The youth in the painting is close to the picture plane; his head, eyes half closed, seems to melt into the floral background. Watts's brushstrokes are heavy. He is known to have worked on his canvases intermittently over long periods of time, so that the exact dates of his paintings are hard to establish. Ours is dated 1860-62.
Watts was born in London to relative poverty.  His father was an unsuccessful piano manufacturer forced to become a piano tuner.  Watts studied informally for a short time in the studio of the sculptor William Behnes, where he drew from casts.  He developed a facility as a portrait draughtsman, and from the age of 16 supported himself. He entered the Royal Academy School in 1835, but attended few classes, saying that "the only teachers were the Elgin marbles."
Though largely untrained, Watts was industrious and determined, rising at dawn and spending all his daylight hours working. He first exhibited at the Royal Academy in 1837 and thereafter continued to submit literary subjects, history paintings, and portraits for exhibition. He visited Italy from 1843 to 1847, studying fresco technique and painting large canvases depicting scenes from Romantic literature.

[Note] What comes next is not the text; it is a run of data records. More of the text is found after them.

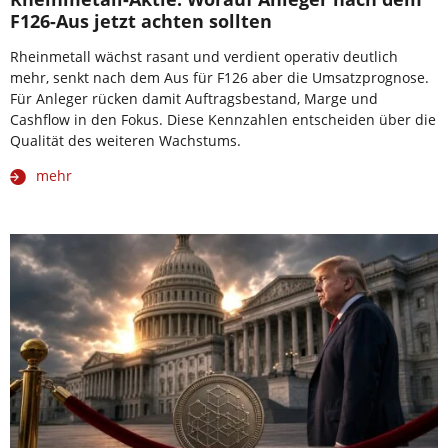
F126-Aus jetzt achten sollten
Rheinmetall wächst rasant und verdient operativ deutlich
mehr, senkt nach dem Aus für F126 aber die Umsatzprognose.
Für Anleger rücken damit Auftragsbestand, Marge und
Cashflow in den Fokus. Diese Kennzahlen entscheiden über die
Qualität des weiteren Wachstums.
mehr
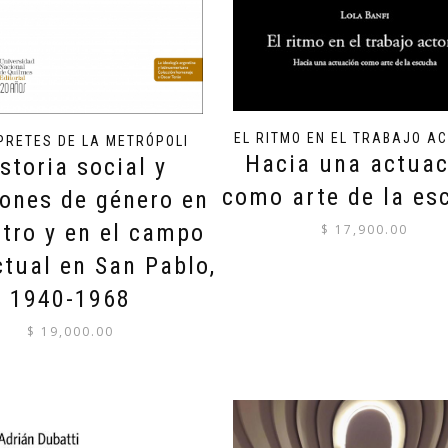
EL RITMO EN EL TRABAJO A
PRETES DE LA METRÓPOLI
Hacia una actuac
storia social y
como arte de la es
iones de género en
atro y en el campo
$
17,900.00
ctual en San Pablo,
1940-1968
$
19,000.00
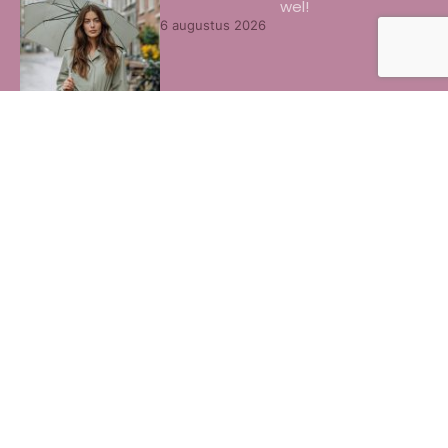
wel!
6 augustus 2026
8x het beste oogschaduw palette
door ons getest
3 augustus 2026
Zo geef je je Galaxy Watch Ultra elke
dag een andere look
3 augustus 2026
Beste collageen pillen voor de huid
herkennen
30 juli 2026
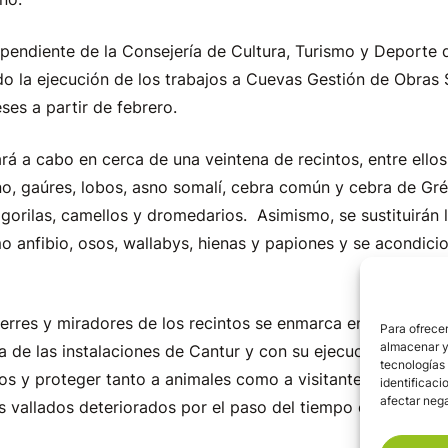
pendiente de la Consejería de Cultura, Turismo y Deporte 
do la ejecución de los trabajos a Cuevas Gestión de Obras 
ses a partir de febrero.
ará a cabo en cerca de una veintena de recintos, entre ellos
ano, gaúres, lobos, asno somalí, cebra común y cebra de Gr
orilas, camellos y dromedarios. Asimismo, se sustituirán 
 anfibio, osos, wallabys, hienas y papiones y se acondici
erres y miradores de los recintos se enmarca en el Plan de
Para ofrecer
almacenar y/
 de las instalaciones de Cantur y con su ejecución se persi
tecnologías
tos y proteger tanto a animales como a visitantes, así como
identificaci
afectar nega
s vallados deteriorados por el paso del tiempo en los más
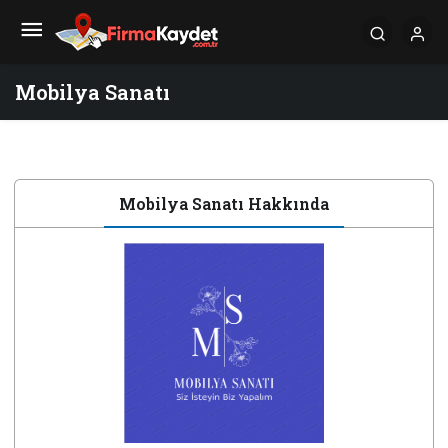
Mobilya Sanatı
Mobilya Sanatı Hakkında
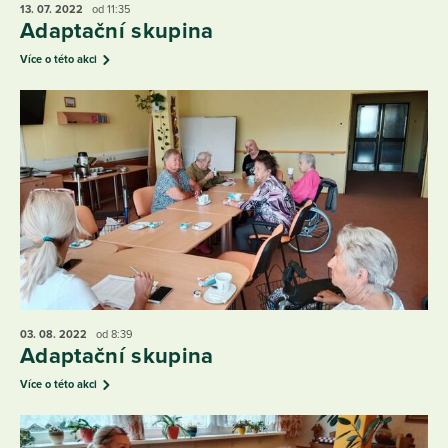
13. 07.
2022
od 11:35
Adaptační skupina
Více o této akci
03. 08.
2022
od 8:39
Adaptační skupina
Více o této akci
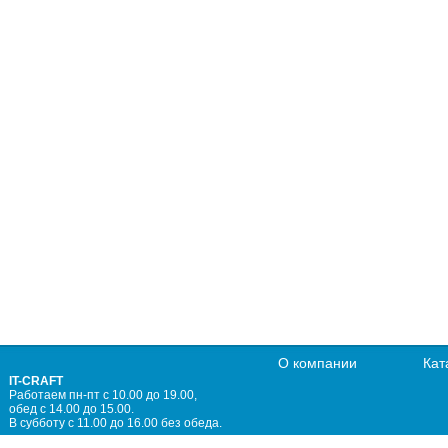
О компании
Кат
IT-CRAFT
Работаем пн-пт с 10.00 до 19.00,
обед с 14.00 до 15.00.
В субботу с 11.00 до 16.00 без обеда.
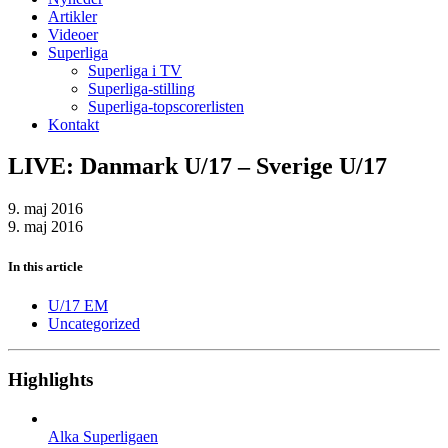
Artikler
Videoer
Superliga
Superliga i TV
Superliga-stilling
Superliga-topscorerlisten
Kontakt
LIVE: Danmark U/17 – Sverige U/17
9. maj 2016
9. maj 2016
In this article
U/17 EM
Uncategorized
Highlights
Alka Superligaen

Whether he was in Italy or London, friends and patrons took care of Watts's needs. After his return to London in 1851, he moved in with Henry Thoby Primsep and his wife Sara as a permanent house guest in Little Holland House, Kensington. Sara was said to observe, "He came to stay three days; he stayed thirty years." (Actually, it was only 24!)  The social circle in Kensington included Tennyson, William Morris, several Pre-Raphaelites, and almost everyone of importance. With these contacts, Watts began to paint a series of noted individuals of the time. He painted about 300 portraits, including personalities from Garibaldi to William Morris and the poets Tennyson and Browning.

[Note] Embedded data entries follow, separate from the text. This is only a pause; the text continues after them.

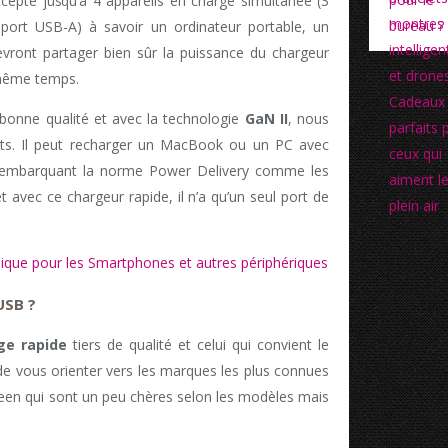
accepte jusqu’à 4 appareils en charge simultanée (3
port USB-A) à savoir un ordinateur portable, un
vront partager bien sûr la puissance du chargeur
n même temps.
bonne qualité et avec la technologie
GaN II
, nous
s. Il peut recharger un MacBook ou un PC avec
embarquant la norme Power Delivery comme les
et avec ce chargeur rapide, il n’a qu’un seul port de
ique pour les Smartphones et autres périphériques
USB ?
ge rapide
tiers de qualité et celui qui convient le
 de vous orienter vers les marques les plus connues
en qui sont un peu chères selon les modèles mais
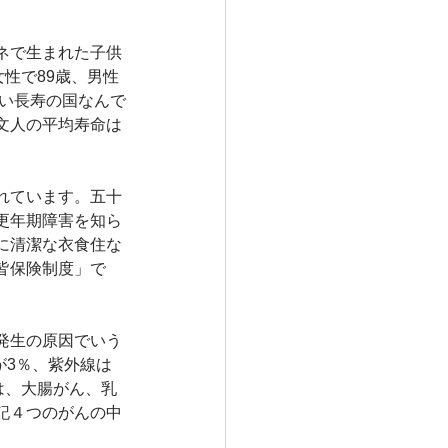
ネで生まれた子供
性で89歳、男性
ない長寿の国なんで
文人の平均寿命は
れています。五十
更年期障害を知ら
に清潔な衣食住な
皆保険制度」で
発生の原因でいう
が3％、紫外線は
は、大腸がん、乳
記４つのがんの中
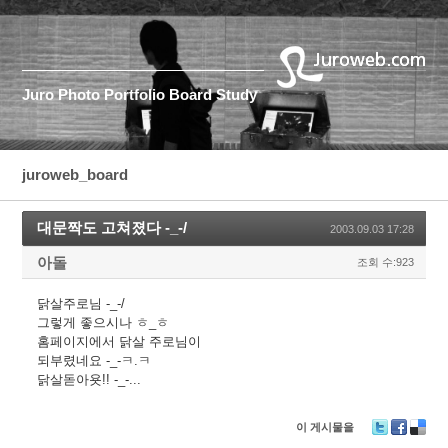
Juro
Photo
Portfolio
Board
Study
juroweb_board
대문짝도 고쳐졌다 -_-/
2003.09.03 17:28
아돌
조회 수:923
닭살주로님 -_-/
그렇게 좋으시나 ㅎ_ㅎ
홈페이지에서 닭살 주로님이
되부렸네요 -_-ㅋ.ㅋ
닭살돋아욧!! -_-...
이 게시물을
T
F
D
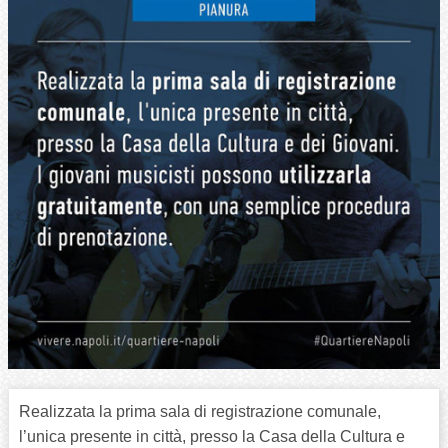
Realizzata la prima sala di registrazione comunale,
l’unica presente in città, presso la Casa della Cultura e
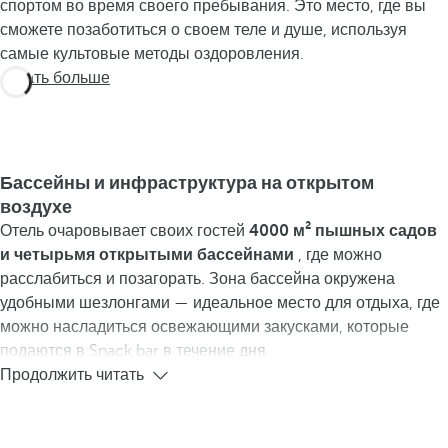
спортом во время своего пребывания. Это место, где вы
сможете позаботиться о своем теле и душе, используя
самые культовые методы оздоровления.
Узнать больше
Бассейны и инфраструктура на открытом
воздухе
Отель очаровывает своих гостей
4000 м² пышных садов
и четырьмя открытыми бассейнами
, где можно
расслабиться и позагорать. Зона бассейна окружена
удобными шезлонгами — идеальное место для отдыха, где
можно насладиться освежающими закусками, которые
подаются в Snack bar в течение дня.
Продолжить читать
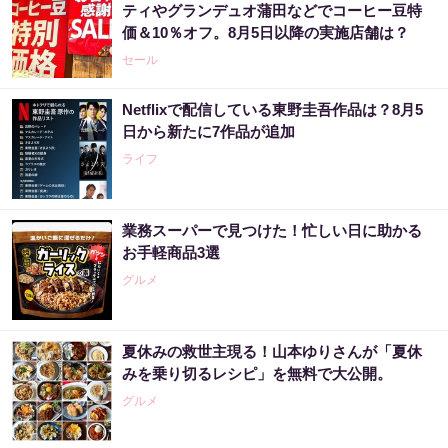
ティやグランデュオ蒲田などでコーヒー豆特
価＆10％オフ。8月5日以降の実施店舗は？
セール
Netflixで配信している東野圭吾作品は？8月5
日から新たに7作品が追加
ライフ
業務スーパーで見つけた！忙しい日に助かる
お手軽商品3選
グルメ
夏休みの救世主現る！山本ゆりさんが「夏休
みを乗り切るレシピ」を無料で大公開。
グルメ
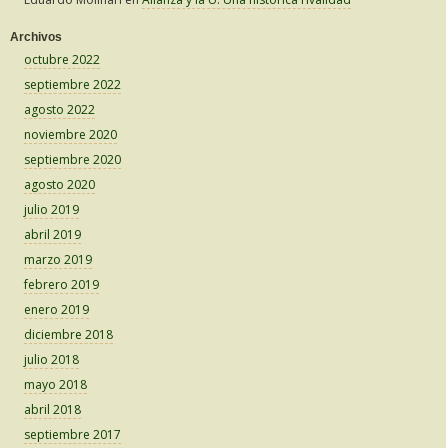
Archivos
octubre 2022
septiembre 2022
agosto 2022
noviembre 2020
septiembre 2020
agosto 2020
julio 2019
abril 2019
marzo 2019
febrero 2019
enero 2019
diciembre 2018
julio 2018
mayo 2018
abril 2018
septiembre 2017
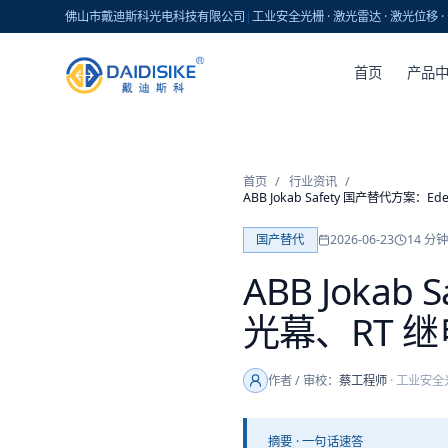
佛山市戴迪斯科光电科技有限公司
|
工业安全光栅 · 激光雷达 · 激光位移
首页
产品
首页
/
行业资讯
/
ABB Jokab Safety 国产替代方案：E
国产替代
2026-06-23
14
分钟
ABB Jokab
光幕、RT 继电
作者 / 审校：
蔡工程师
·
工业安全
摘要 · 一句话速答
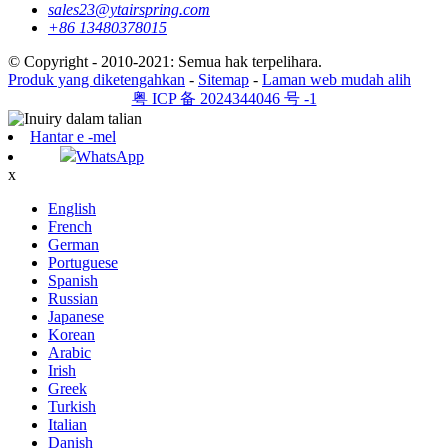
sales23@ytairspring.com
+86 13480378015
© Copyright - 2010-2021: Semua hak terpelihara.
Produk yang diketengahkan
-
Sitemap
-
Laman web mudah alih
粤 ICP 备 2024344046 号 -1
Hantar e -mel
WhatsApp
x
English
French
German
Portuguese
Spanish
Russian
Japanese
Korean
Arabic
Irish
Greek
Turkish
Italian
Danish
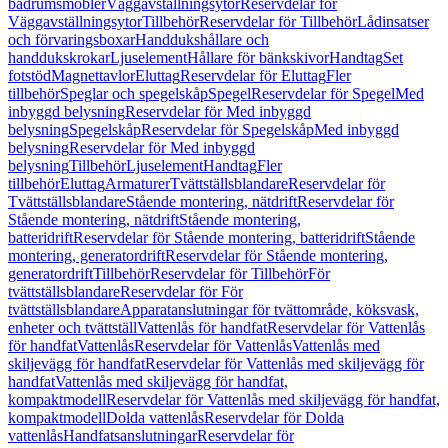
badrumsmöbler
Väggavställningsytor
Reservdelar för
Väggavställningsytor
Tillbehör
Reservdelar för Tillbehör
Lådinsatser
och förvaringsboxar
Handdukshållare och
handdukskrokar
Ljuselement
Hållare för bänkskivor
Handtag
Set
fotstöd
Magnettavlor
Eluttag
Reservdelar för Eluttag
Fler
tillbehör
Speglar och spegelskåp
Spegel
Reservdelar för Spegel
Med
inbyggd belysning
Reservdelar för Med inbyggd
belysning
Spegelskåp
Reservdelar för Spegelskåp
Med inbyggd
belysning
Reservdelar för Med inbyggd
belysning
Tillbehör
Ljuselement
Handtag
Fler
tillbehör
Eluttag
Armaturer
Tvättställsblandare
Reservdelar för
Tvättställsblandare
Stående montering, nätdrift
Reservdelar för
Stående montering, nätdrift
Stående montering,
batteridrift
Reservdelar för Stående montering, batteridrift
Stående
montering, generatordrift
Reservdelar för Stående montering,
generatordrift
Tillbehör
Reservdelar för Tillbehör
För
tvättställsblandare
Reservdelar för För
tvättställsblandare
Apparatanslutningar för tvättområde, köksvask,
enheter och tvättställ
Vattenlås för handfat
Reservdelar för Vattenlås
för handfat
Vattenlås
Reservdelar för Vattenlås
Vattenlås med
skiljevägg för handfat
Reservdelar för Vattenlås med skiljevägg för
handfat
Vattenlås med skiljevägg för handfat,
kompaktmodell
Reservdelar för Vattenlås med skiljevägg för handfat,
kompaktmodell
Dolda vattenlås
Reservdelar för Dolda
vattenlås
Handfatsanslutningar
Reservdelar för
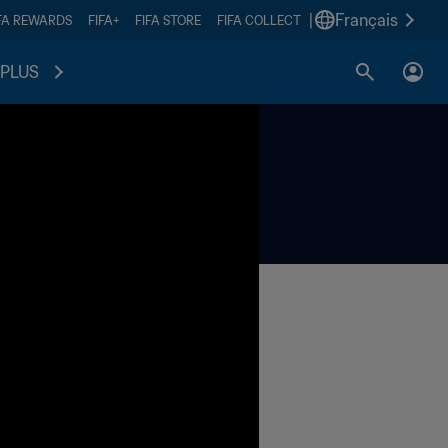
|
Français
FA REWARDS
FIFA+
FIFA STORE
FIFA COLLECT
PLUS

In 1865 Watts met the patron Charles Rickards who began to buy his non-narrative symbolic paintings. It wasn't until 1877, with the first Grosvenor Gallery exhibition, that this area of his work was revealed to a large, admiring audience. Stylistically these works (including the Eve and Cain series and Time, Death and Judgment) show his study of classical forms and love of vibrant color.
In the late 1860s Watts turned to sculpture. He was able to capture unusual freedom of movement as well as expression in marble. In 1870 he received a commission from Hugh Lupus Grosvenor for an equestrian statue of his ancestor Hugh Lupus. Its success inspired Watts to create the monumental statue, Physical Energy, which he worked on until the end of his life. Here the exaggerated strength and dynamism of both horse and naked rider express the energy Watts thought to be characteristic of his age. He also executed a colossal statue of Tennyson for the city of Lincoln in 1903.

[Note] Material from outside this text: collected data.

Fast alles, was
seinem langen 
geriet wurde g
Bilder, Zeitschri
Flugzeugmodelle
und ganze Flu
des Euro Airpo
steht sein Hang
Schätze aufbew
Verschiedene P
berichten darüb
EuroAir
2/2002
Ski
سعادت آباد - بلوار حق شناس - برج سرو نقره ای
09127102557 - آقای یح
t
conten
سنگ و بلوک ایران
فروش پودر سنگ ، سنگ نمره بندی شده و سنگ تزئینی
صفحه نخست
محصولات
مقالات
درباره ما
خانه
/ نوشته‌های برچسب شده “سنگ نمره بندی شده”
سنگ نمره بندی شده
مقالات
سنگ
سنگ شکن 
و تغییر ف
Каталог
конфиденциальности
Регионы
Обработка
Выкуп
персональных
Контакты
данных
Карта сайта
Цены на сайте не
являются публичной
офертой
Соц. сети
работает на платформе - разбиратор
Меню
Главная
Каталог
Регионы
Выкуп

Watts's growing stature and reputation were heightened by exhibitions in England, New York and on the Continent, and he presented paintings to museums in the USA, Canada and France. He donated a series of portraits to the National Portrait Gallery in 1895, where many are still on view, and 23 allegorical paintings to the National Gallery of British Art. Though he twice refused the title of baronet, he accepted the new Order of Merit in 1902.
At the age of 69 he married Mary Fraser Tytler and they eventually settled in Compton, Surrey. In 1903, the year before Watts died, Mrs. Watts guided construction of an art gallery on their property as a shrine to her husband's art. It still stands today. She also designed and decorated an Art Nouveau Mortuary Chapel dedicated to him. Watts died in 1904, having lived a long, industrious, and successful life.  His work is uneven, but at its best it qualifies him as one of the masters of British art.
The painting's oak frame, designed by Watts, is thinly gilded so that the grain of wood shows through. This type of frame gained popularity and came to be known as the "Watts" frame.